Syria: The Reckoning leva seus expectadores a uma jornada histórica, da luta do Estado levantino por sua libertação da colonização francesa, no ano de 1946, à ascensão do nacionalismo árabe e, posteriormente do baathismo; por um quarto de século de sucessivos golpes militares; até que o então ministro da Defesa, Hafez al-Assad, tomasse o poder por vias da força, ao aniquilar seus inimigos. A obra documental da Al Jazeera conclui ao sugerir a chegada no poder de seu filho, Bashar al-Assad, no ano 2000, quando o fundador da dinastia faleceu, assim como os violentos métodos adotados pelo regime desde então.

Destruição na praça central Saadallah al-Jabiri, em Aleppo, maior cidade da Síria até então, no contexto da guerra civil, em 3 de outubro de 2012 [Wikimedia/Creative Commons 2.0/Reprodução]
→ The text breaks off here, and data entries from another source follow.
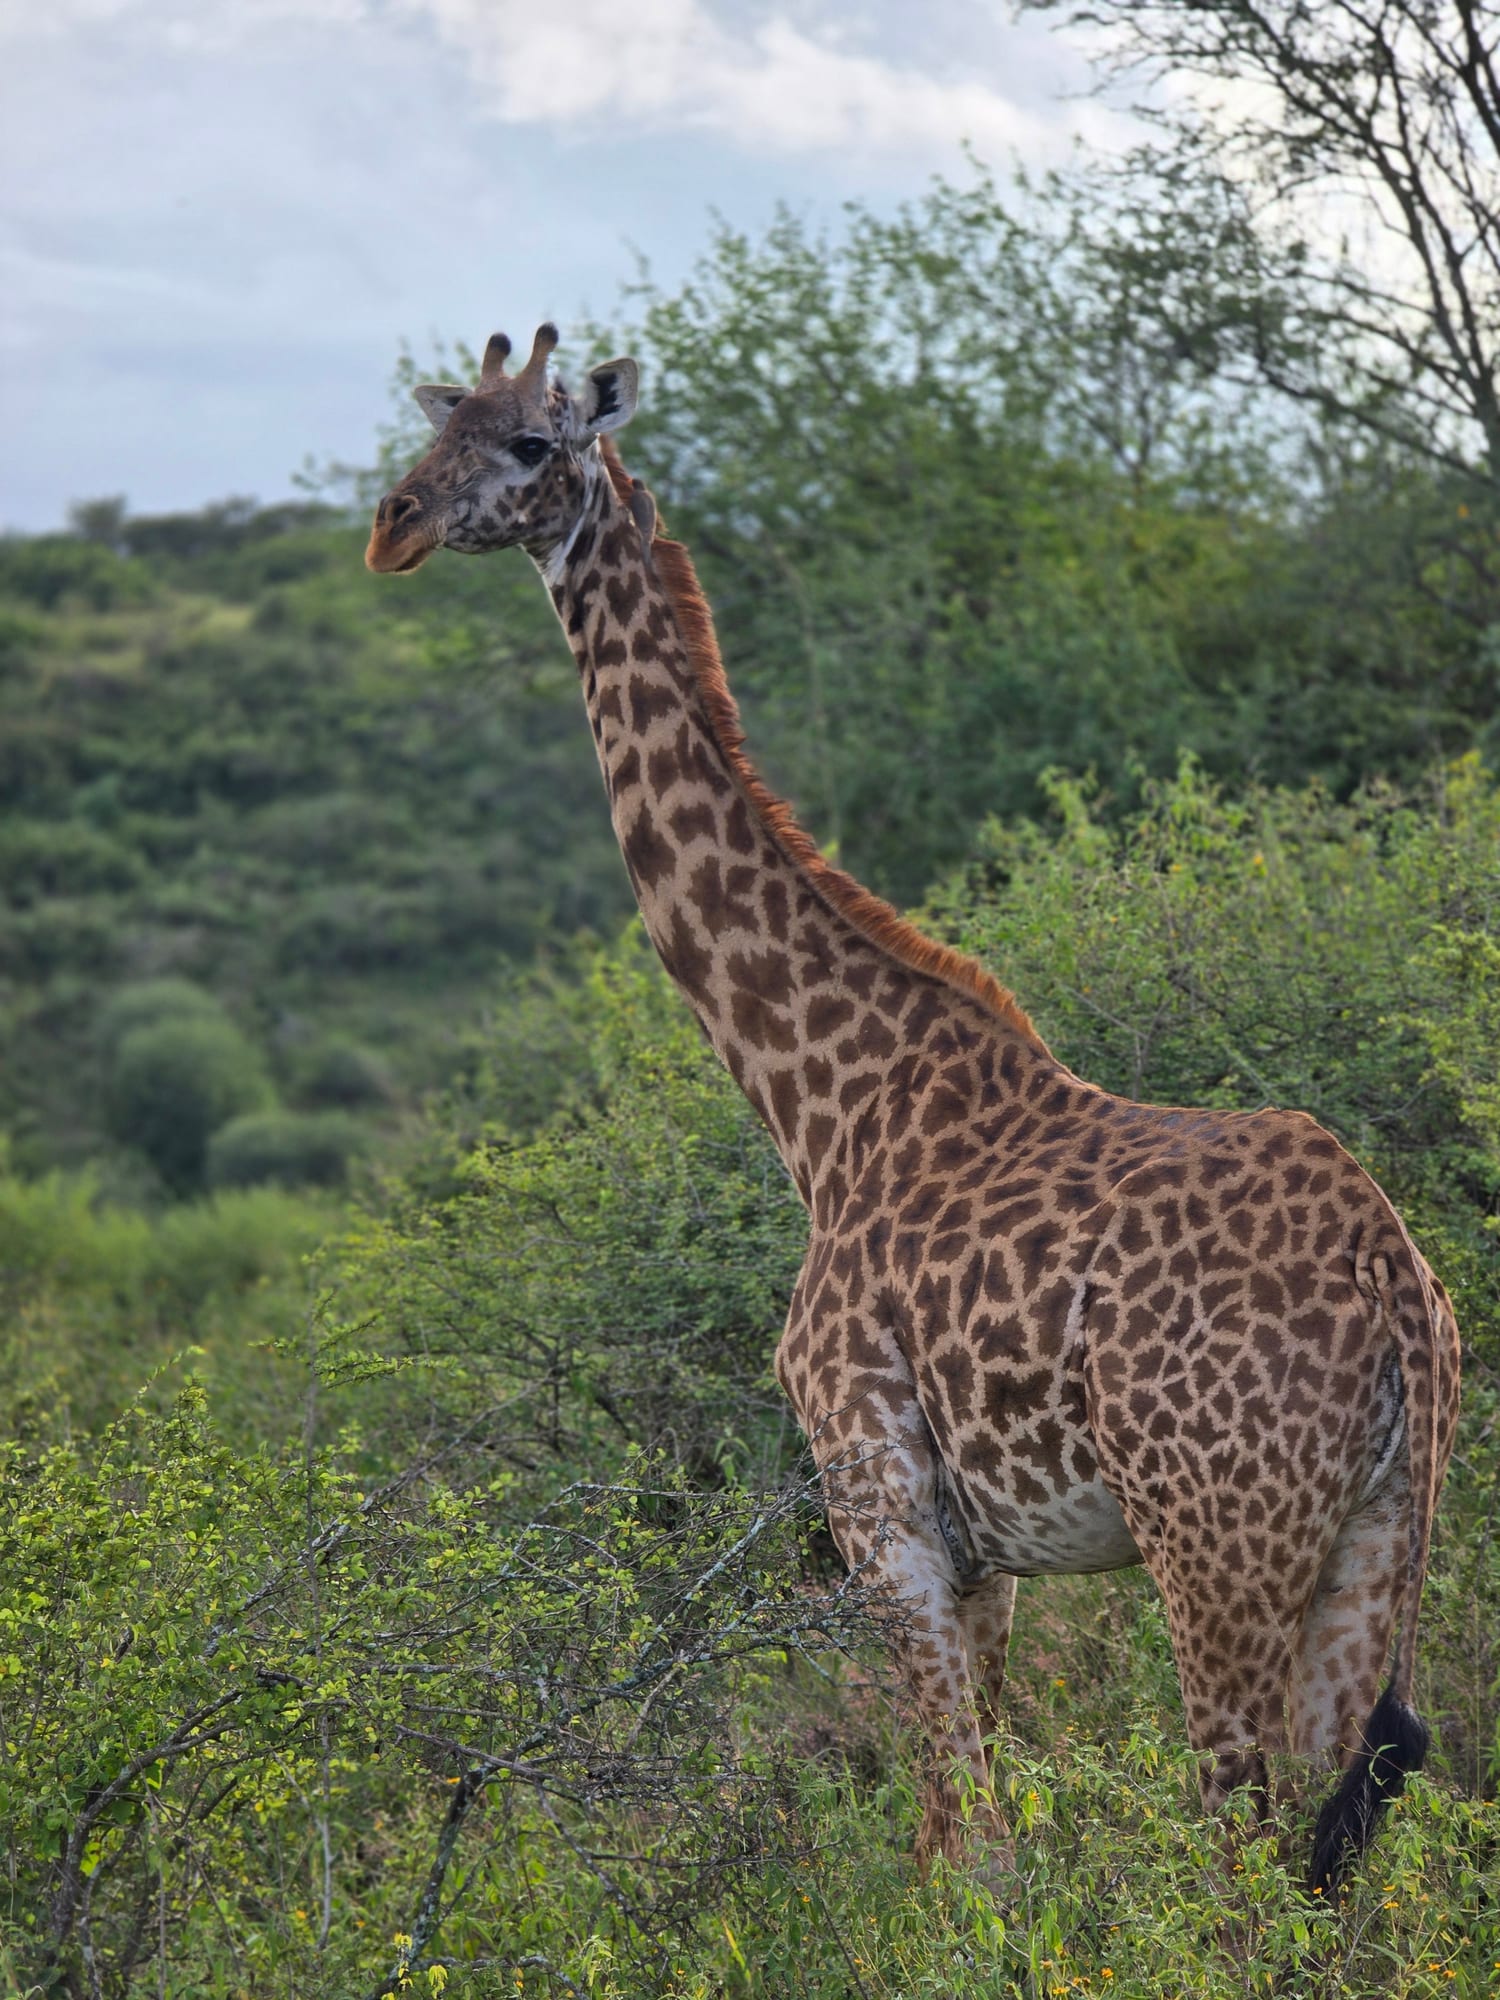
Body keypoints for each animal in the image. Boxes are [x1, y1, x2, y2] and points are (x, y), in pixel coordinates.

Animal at [366, 322, 1462, 1894]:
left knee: (1240, 1851)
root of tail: (1392, 1278)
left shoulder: (878, 1505)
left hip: (1216, 1544)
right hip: (1380, 1538)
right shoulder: (989, 1552)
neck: (821, 1103)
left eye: (526, 444)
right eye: (439, 424)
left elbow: (964, 1847)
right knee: (1340, 1850)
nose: (391, 525)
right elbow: (982, 1828)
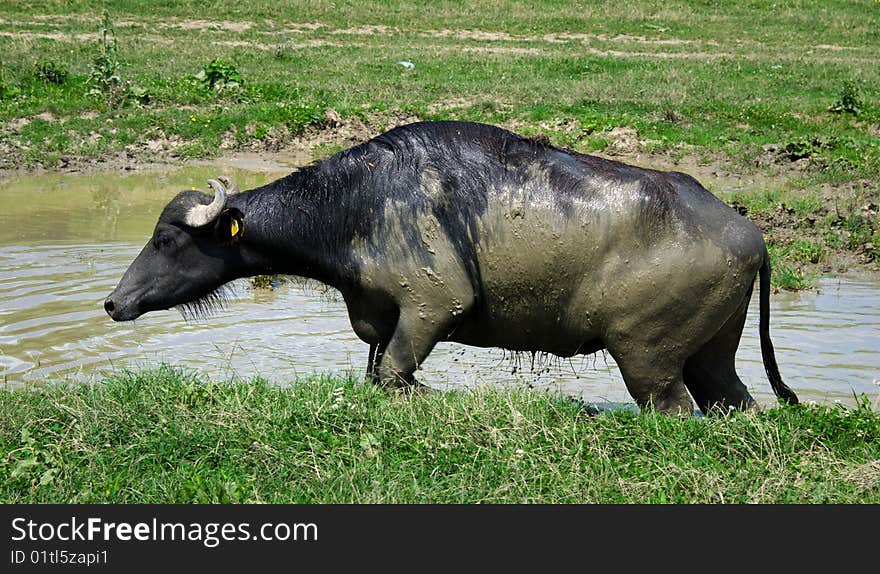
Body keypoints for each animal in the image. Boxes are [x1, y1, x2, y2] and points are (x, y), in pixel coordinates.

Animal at [105, 121, 796, 416]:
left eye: (166, 239)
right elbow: (377, 375)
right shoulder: (383, 321)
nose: (114, 302)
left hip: (646, 359)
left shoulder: (432, 309)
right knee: (736, 403)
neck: (357, 203)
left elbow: (396, 378)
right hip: (710, 356)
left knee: (673, 409)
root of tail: (750, 234)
Em 2011, pouco mais de uma década após o advento do governo de Bashar, protestos populares de massa eclodiram contra seu regime ditatorial, reivindicando uma transição à democracia, como parte das manifestações da chamada Primavera Árabe. Como uma contiguidade direta do legado de seu pai, Bashar lançou uma repressão brutal contra qualquer oposição nas ruas, ao empregar munição real contra a população. Quando a mera repressão não funcionou, recorreu a táticas de assassinato em massa, tortura e uso de armas químicas contra cidades inteiras, levando à devastação de todo o país e ao deslocamento à força de 2.4 milhões de refugiados ao exterior, ao custo de dezenas de milhares de vidas.